If this is so, is it legitimate to describe the evolution of the State as a “Meitei State”? However, tempting or popular it seems, it is a problematic rendering. One crucial reason being the nature of the population and identities thereof. And the other is the nature of state itself — its machineries and institutions, including the manifestations or operation of the sovereign power. This is notwithstanding the fact that in the past, during the kingship, much of its ruling elites/officials were drawn from those who identified themselves as Meiteis. But the structure of the state also include the many other village chiefs and rulers in the valleys and the hills under its suzerainty. Incidentally, even areas in and around present day Kakching was ruled by a chief under the title Budhiraj. Besides these ruling elites, there were the plebian class and toiling masses who served as part of the labour force and military conscripts. Members of these labour forces and military conscripts were drawn from various communities across the valleys and the hills under his suzerainty, albeit the standing and core constituents came from the oval-shaped valley.
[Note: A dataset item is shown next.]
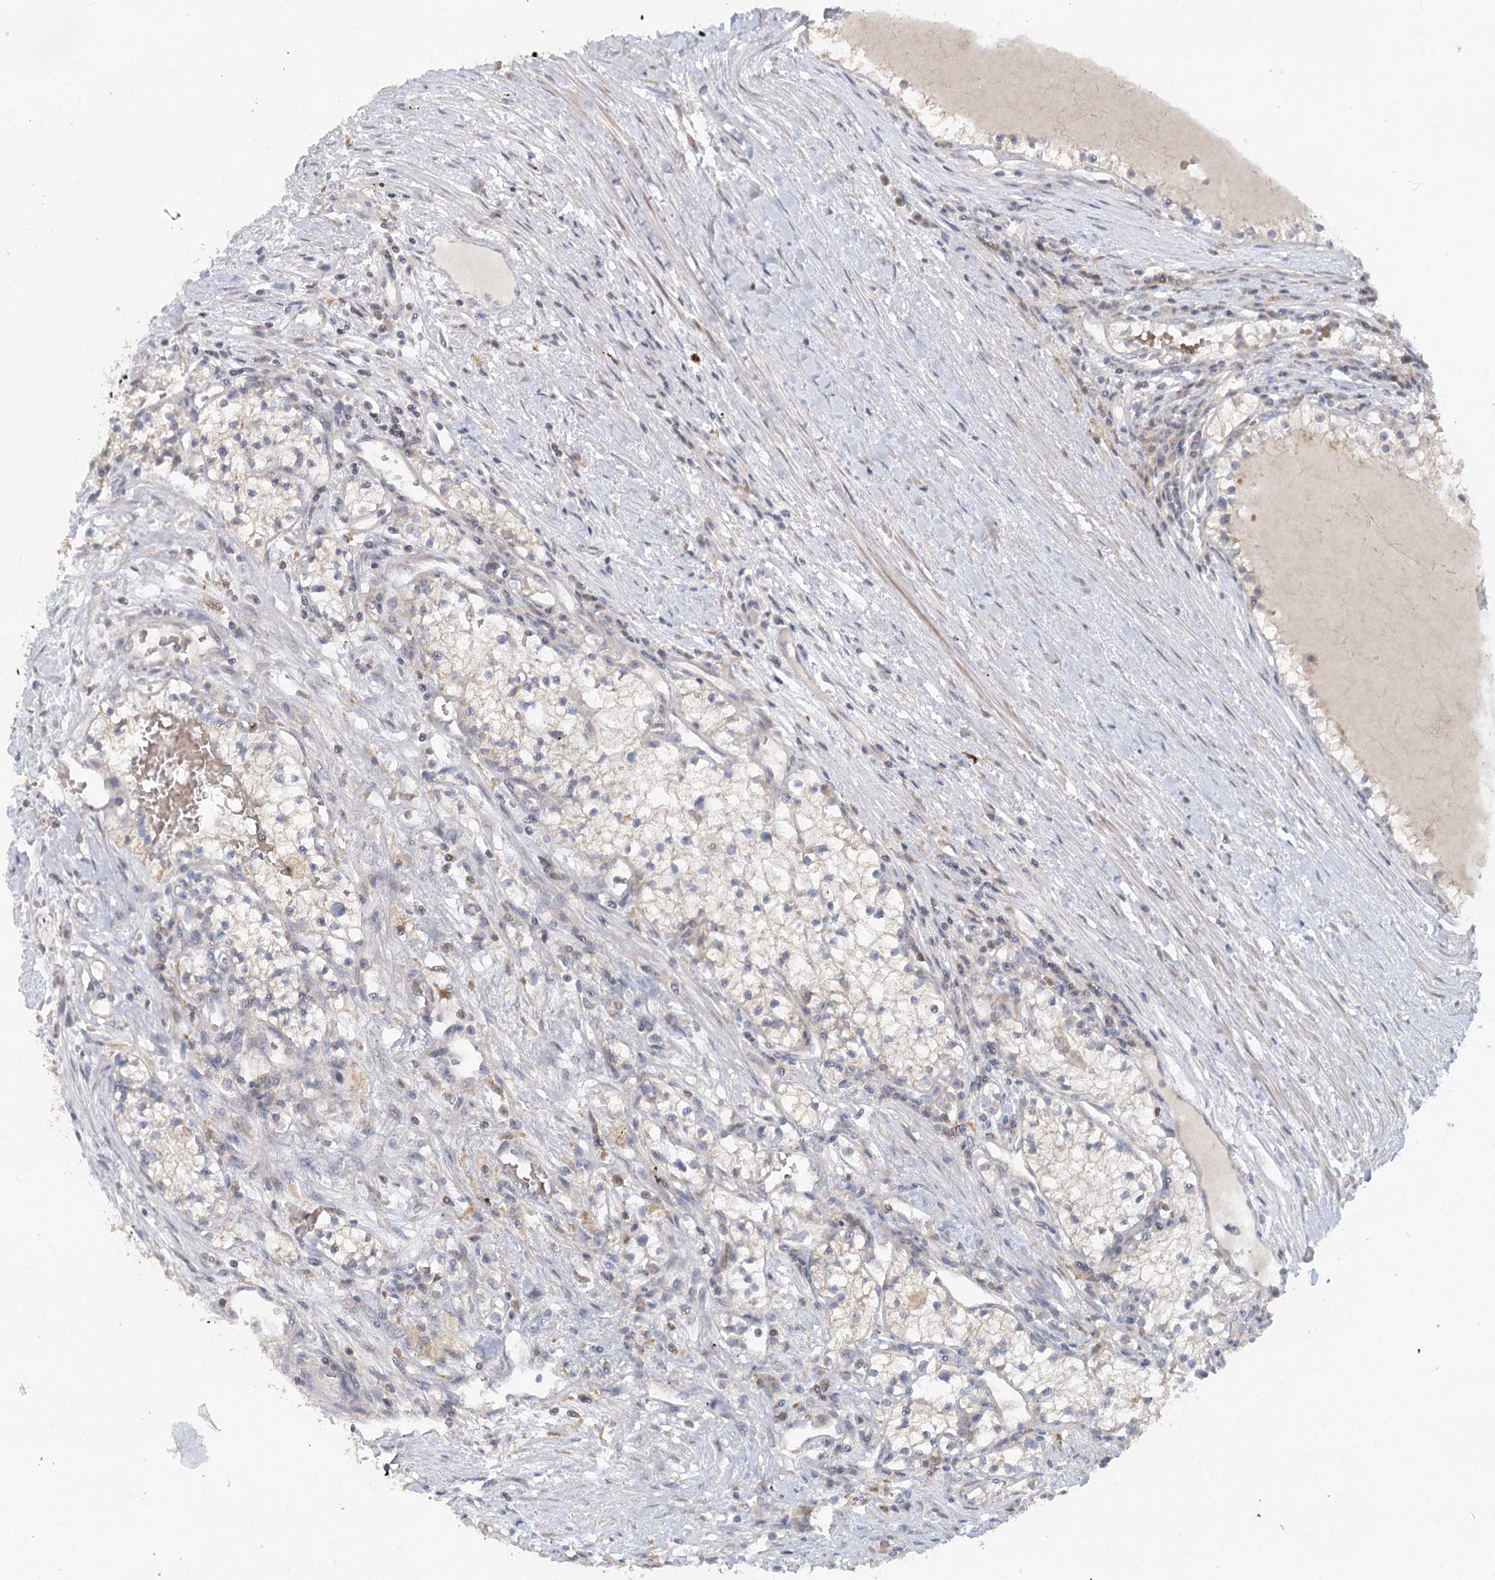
{"staining": {"intensity": "negative", "quantity": "none", "location": "none"}, "tissue": "renal cancer", "cell_type": "Tumor cells", "image_type": "cancer", "snomed": [{"axis": "morphology", "description": "Normal tissue, NOS"}, {"axis": "morphology", "description": "Adenocarcinoma, NOS"}, {"axis": "topography", "description": "Kidney"}], "caption": "This is an immunohistochemistry image of renal cancer (adenocarcinoma). There is no expression in tumor cells.", "gene": "TRAF3IP1", "patient": {"sex": "male", "age": 68}}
The above nature of the state was seen on numerous occasions, especially during military expeditions. However, one classic example stood out: the Durbar held at Cachar in 1874 wherein the then Viceroy Lord Northbrook met Maharajah Chandrakirti. During this formal meeting, the nature of the state was in full display. In an act of ritual enactment, the King presented himself (and thereby his state) by forming his entourage in what looked like a pyramid, with lines of soldiers drawn from the hills in the front followed by gradually broadening lines and flanks of troops — foot soldiers and cavalry — drawn from the oval-shaped valley, ultimately broadening the formation like a base that end with rows of horses and elephants perpendicular to the lines of troops in the front. It is on these horses and elephants, the King and his high officials sat.

It is this nature of the state, its underlying polity and social world marked by fluid identities, which was interrupted, and ultimately distorted in critical ways, by the colonial intervention, especially after Anglo-Manipur War of 1891. Needless to say, the saga of “hill-valley divide” that haunts even today has deep roots in those distortions.